Aralarında vahşi yaşam koruma derneği WWF'nin de bulunduğu birçok kuruluşun, yerli yabancı işadamının ve şirketin onarım ve kullanım önerileri devlet tarafından reddedildi.

En son 1990 yılında ahşap binanın kullanımı için Patrikhane ile bir turizm şirketi arasında yapılan 50 yıllık kira anlaşması, Vakıflar Genel Müdürlüğü tarafından engellendi.

Bina adeta, bile bile yıkılma terk edilecekti.

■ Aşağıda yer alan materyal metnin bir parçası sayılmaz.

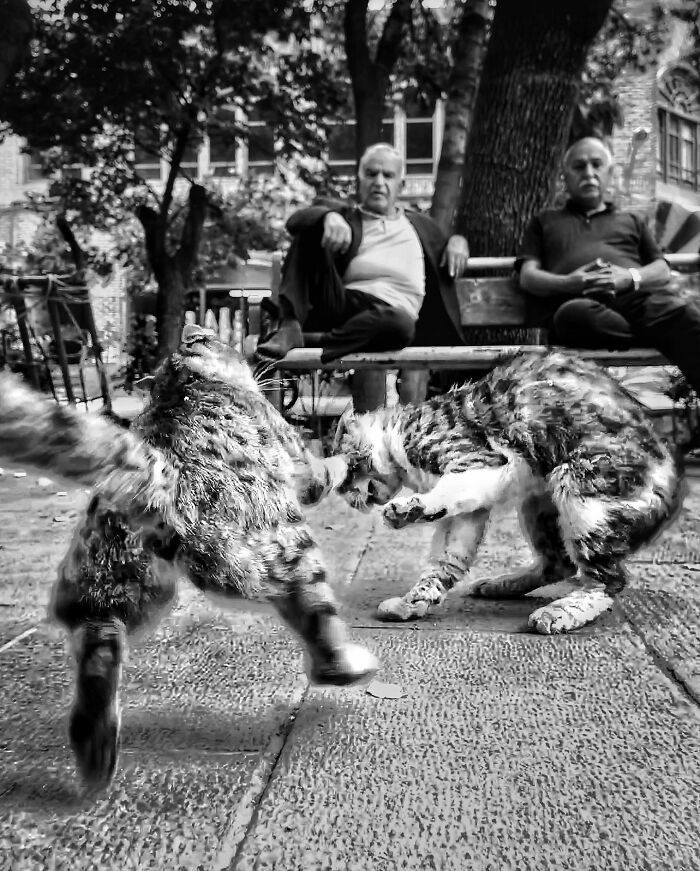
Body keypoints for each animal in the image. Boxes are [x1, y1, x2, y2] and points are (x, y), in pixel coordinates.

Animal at [0, 326, 378, 792]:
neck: (180, 387)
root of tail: (159, 474)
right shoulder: (299, 460)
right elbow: (329, 466)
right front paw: (353, 454)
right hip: (286, 552)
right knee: (319, 631)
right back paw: (348, 666)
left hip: (111, 587)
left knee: (99, 646)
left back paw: (95, 749)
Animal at [328, 348, 684, 632]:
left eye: (344, 476)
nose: (349, 499)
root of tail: (674, 486)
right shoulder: (471, 504)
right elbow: (446, 557)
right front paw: (414, 600)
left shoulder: (479, 462)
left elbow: (442, 498)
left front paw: (407, 510)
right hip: (538, 503)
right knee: (560, 562)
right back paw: (502, 585)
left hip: (579, 483)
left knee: (609, 579)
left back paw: (560, 613)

Burada önemli bir not düşelim.

nce Photo Library

Büyükada'daki yetimhane

Yıl 1964. Kıbrıs ve Türk-Yunan ilişkileri en kızgın dönemlerinden birini yaşamaktaydı. Ne Kıbrıs Rumları ne de Yunanistan ile hiçbir ilgisi olmayan yetimhanenin kapatıldığı dönem, 1930 Atatürk-Venizelos anlaşmasıyla İstanbul'da yaşayan Yunan uyruklu 12 bin Rum ailenin mal ve mülklerine el konularak sınır dışı edildiği; Kıbrıs'taki Rum çetelerin Kıbrıslı Türkleri öldürmesi üzerine Türk savaş uçaklarının Kıbrıs'ta alçak uçuşlar yaparak "müdahale sinyalleri" verdiği döneme denk düşüyordu.

Hukuki süreç

Patrik Bartholomeos, yıkılmaya yüz tutan ahşap binanın tapusunun Patrikhane'ye iadesi için Türk mahkemelerinde açtığı davaların hepsini - Yargıtay dahil - kaybedince, 2003'te Avrupa İnsan Hakları Mahkemesine (AİHM) başvurdu ve davayı 2007'de kazandı.

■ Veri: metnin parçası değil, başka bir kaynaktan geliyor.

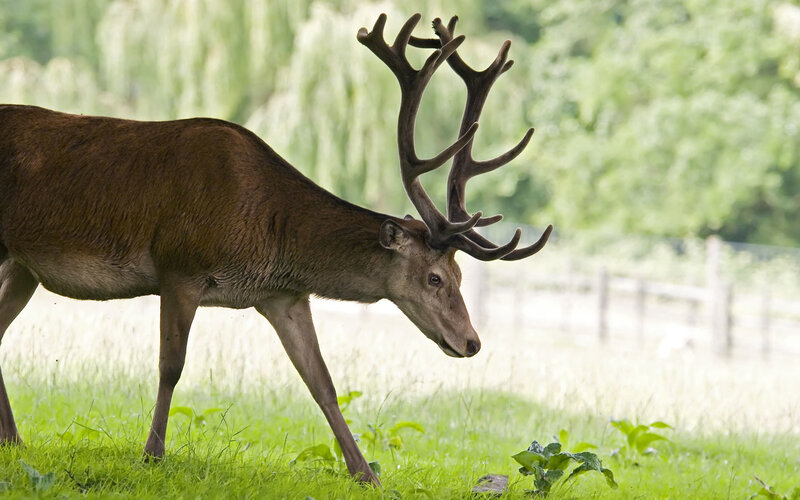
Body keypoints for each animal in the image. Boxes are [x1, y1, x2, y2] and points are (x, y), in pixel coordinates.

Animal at [0, 13, 550, 485]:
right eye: (434, 277)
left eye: (460, 277)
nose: (472, 342)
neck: (264, 236)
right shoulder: (179, 267)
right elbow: (171, 366)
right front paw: (152, 455)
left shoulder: (284, 296)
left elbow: (322, 381)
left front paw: (366, 474)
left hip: (25, 266)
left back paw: (16, 442)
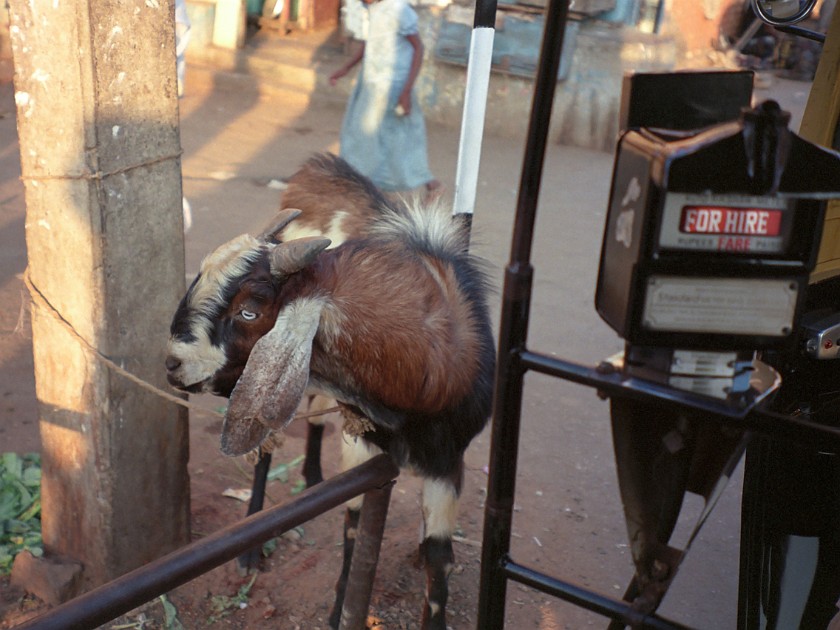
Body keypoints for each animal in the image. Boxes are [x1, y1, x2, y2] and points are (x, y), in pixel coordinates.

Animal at [165, 154, 496, 630]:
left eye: (249, 310)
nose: (172, 362)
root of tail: (317, 169)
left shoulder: (447, 461)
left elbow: (438, 556)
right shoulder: (363, 442)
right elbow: (354, 525)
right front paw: (341, 608)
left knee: (316, 413)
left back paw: (313, 475)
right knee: (269, 449)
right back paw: (251, 550)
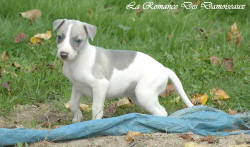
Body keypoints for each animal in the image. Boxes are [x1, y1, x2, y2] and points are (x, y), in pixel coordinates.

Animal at [52, 19, 193, 122]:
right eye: (60, 37)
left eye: (78, 40)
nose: (63, 54)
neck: (78, 60)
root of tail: (164, 69)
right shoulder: (77, 86)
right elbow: (73, 104)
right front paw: (77, 119)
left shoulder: (100, 85)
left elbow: (96, 108)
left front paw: (94, 124)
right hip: (138, 97)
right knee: (160, 110)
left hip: (144, 94)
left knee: (162, 112)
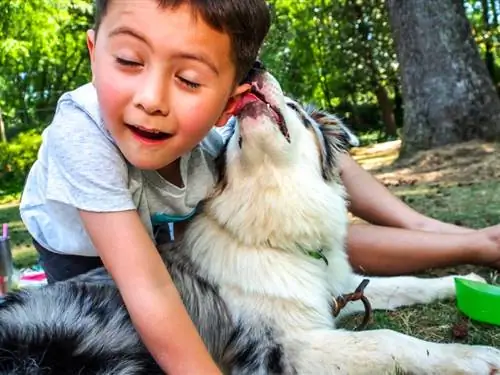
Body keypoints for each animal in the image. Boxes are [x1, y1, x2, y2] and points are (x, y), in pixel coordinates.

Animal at [0, 71, 500, 375]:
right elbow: (389, 340)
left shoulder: (335, 288)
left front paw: (464, 280)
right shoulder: (289, 348)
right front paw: (474, 355)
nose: (255, 68)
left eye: (294, 108)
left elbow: (399, 284)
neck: (271, 223)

Tapusu ise 1964'e kadar ayakta kalan ve yetim çocuklara hizmet veren dev yetimhane, yıllar içinde harabeye dönüşmüş olarak 2010'da Patrikhane'ye iade edildi.

Büyükada'daki yetimhane

Yetimhanenin içi, dışından daha vahim

Büyükada'nın en yüksek tepesinde bulunan yetimhanenin harap halini bundan on yıl önce yakından görme ve fotoğraflarını çekme fırsatı bulmuştum.

Çatısı yıkılmış, dış cephesindeki içler acısı durumdaki binanın içi daha da vahim durumdaydı. Bir zamanlar yüzlerce çocuğa yuva olan bu görkemli ahşap binanın yeniden onarılmasının ne kadar zor olacağını düşündükçe insanın içini bir ümitsizlik sarıyordu.

Yıkıldı yıkılacak durumdaki ahşap merdivenlerin oymalı tırabzanı, zamanın tahrip ettiği geniş salonun köşesinde kendi kendine çürüyen bir piyano, hemen yanı başında büyük bir hayvanın iskelet kemikleri, müdür odasındaki duvarlar yarı yıkık; 1920'lerden, 30'lardan ve 40'lı yıllardan kalma sararmış öğrenci kayıtları, karneleri yerlere savrulmuş, ders görülen sıraların üzerinde öğrencilerin çiziktirdiği isimler ve tarihleri hala okumak mümkün.